Here’s a few reasons why doing something about these 3 things is so damn hard:

  1. We might intellectually understand that we’re creating the future constantly, but life already feels really difficult so we tend to make choices that DON’T create the kind of future we want. We do this individually (when I don’t go to the gym or when I eat yet another cheeseburger… damn, I love those things) and we do this collectively (when we do things like defund health research and dismantle social safety nets).
  2. Most of us don’t see systems, but just live our lives at the affect of them. We are victims, sufferers, and sitting ducks on the receiving end of systems that dehumanize us constantly. And do we put up with these systems? No, actually we don’t — we celebrate them. In the world of work, we are case studies in Stockholm Syndrome, lauding our captors with magazine covers and normalizing wealth hoarding like it’s not some disastrous form of ecological cancer. NOTE: There’s also intersectionality between #1 and #2, because our default work systems suck, incentivize shortsightedness, and generally make it difficult to make good choices.
  3. No one alive has experienced a dominant reality that isn’t extractive.
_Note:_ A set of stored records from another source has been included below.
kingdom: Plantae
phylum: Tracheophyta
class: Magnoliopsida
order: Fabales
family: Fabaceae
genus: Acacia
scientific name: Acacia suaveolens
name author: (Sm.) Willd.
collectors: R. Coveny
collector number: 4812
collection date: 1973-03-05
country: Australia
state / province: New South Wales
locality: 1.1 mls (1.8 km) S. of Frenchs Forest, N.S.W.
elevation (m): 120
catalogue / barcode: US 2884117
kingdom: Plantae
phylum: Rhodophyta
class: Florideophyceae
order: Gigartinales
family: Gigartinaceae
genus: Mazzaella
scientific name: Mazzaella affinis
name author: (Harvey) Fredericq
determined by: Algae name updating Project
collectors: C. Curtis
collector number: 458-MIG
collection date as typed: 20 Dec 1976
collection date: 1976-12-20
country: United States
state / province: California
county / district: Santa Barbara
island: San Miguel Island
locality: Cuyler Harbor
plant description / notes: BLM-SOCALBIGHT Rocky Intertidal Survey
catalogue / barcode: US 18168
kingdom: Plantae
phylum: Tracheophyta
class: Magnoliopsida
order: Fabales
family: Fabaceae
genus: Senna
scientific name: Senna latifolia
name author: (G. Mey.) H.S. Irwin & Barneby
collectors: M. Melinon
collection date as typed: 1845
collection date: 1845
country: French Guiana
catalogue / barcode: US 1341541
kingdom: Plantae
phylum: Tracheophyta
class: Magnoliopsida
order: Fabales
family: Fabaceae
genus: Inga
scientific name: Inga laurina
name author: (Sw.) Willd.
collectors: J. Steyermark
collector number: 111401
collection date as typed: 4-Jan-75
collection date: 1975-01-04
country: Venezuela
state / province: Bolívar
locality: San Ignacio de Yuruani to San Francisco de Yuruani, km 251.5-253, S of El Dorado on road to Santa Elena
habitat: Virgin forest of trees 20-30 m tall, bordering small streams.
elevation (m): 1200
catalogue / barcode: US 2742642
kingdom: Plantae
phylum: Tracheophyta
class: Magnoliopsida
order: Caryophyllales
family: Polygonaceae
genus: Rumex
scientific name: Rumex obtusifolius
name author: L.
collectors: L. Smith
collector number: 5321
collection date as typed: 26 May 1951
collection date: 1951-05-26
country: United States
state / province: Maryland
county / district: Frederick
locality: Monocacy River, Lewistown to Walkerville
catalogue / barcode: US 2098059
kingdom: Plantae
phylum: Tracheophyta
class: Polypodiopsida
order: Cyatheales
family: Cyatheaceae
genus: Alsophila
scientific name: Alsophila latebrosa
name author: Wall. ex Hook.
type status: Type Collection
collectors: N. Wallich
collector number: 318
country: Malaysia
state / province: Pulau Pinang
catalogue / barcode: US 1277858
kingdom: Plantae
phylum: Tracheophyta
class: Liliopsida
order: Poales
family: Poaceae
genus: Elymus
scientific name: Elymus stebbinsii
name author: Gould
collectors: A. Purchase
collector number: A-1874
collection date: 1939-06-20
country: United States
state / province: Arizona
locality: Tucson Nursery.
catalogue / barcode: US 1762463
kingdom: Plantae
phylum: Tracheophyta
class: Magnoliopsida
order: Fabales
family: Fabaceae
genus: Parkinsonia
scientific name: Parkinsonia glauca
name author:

The colonization epoch seems to finally be coming to an end, but death is hard, even when it’s a clear harbinger of a new beginning. This point is particularly difficult because our current “way of life” is so inherently draining and exhausting that it leaves very little energy in our emotional and spiritual “tanks,” which means our imaginations are grossly, deeply inhibited. Most of us simply don’t have the time or space to even attempt to picture a reality that doesn’t suck like the current one.

So, whatever are we to do?

Goodness, isn’t that the question.

Here are a few ideas for us to start with — please stick around as I’ll keep elucidating more of what we DO about all this… for now, I recommend we:

  1. GET CLEAR ABOUT THE FUTURE WE WANT. I suspect most of us have some vague notion about the future we would like to have — we’d like our kids to be better off than us, we’d like a world with more love, better health, cleaner air, less disease, etc. — but generally speaking, most of us have a much clearer picture of the dystopian, shitty future we DON’T want than any kind of utopian, ideal future we DO want. We must explore, dream, imagine, and practice focusing on something we actually WANT instead of all the crap we don’t. How can you create a slightly clearer picture of the future you desire?
  2. NOTICE THE SYSTEMS. Noticing that systems exist is actually a really good start. We can’t do a damn thing to change them if we don’t even notice that they exist! So start noticing them. Start pointing them out. Start bringing them up in conversations. Then, practice steering conversations you’re having away from complaining about symptoms to digging deeper and confronting the systemic issues.
  3. STOP CELEBRATING THE EXTRACTION. Don’t buy the “success narrative” bullshit — and beware: once you see it, you will see it everywhere. At the macro level: billionaires shouldn’t be celebrated, they should be made extinct. At the micro level: don’t put up with shitty workplace systems that suck the life out of people. Warning: this will be most of your systems, so choose your battles wisely and don’t sit on the sidelines. Pick a battle and fight!

I know this stuff is difficult to do. Truly, I do.

But it really is the work of our time.

The future is counting on us.

We can do this, if we all do our part — and we do it together.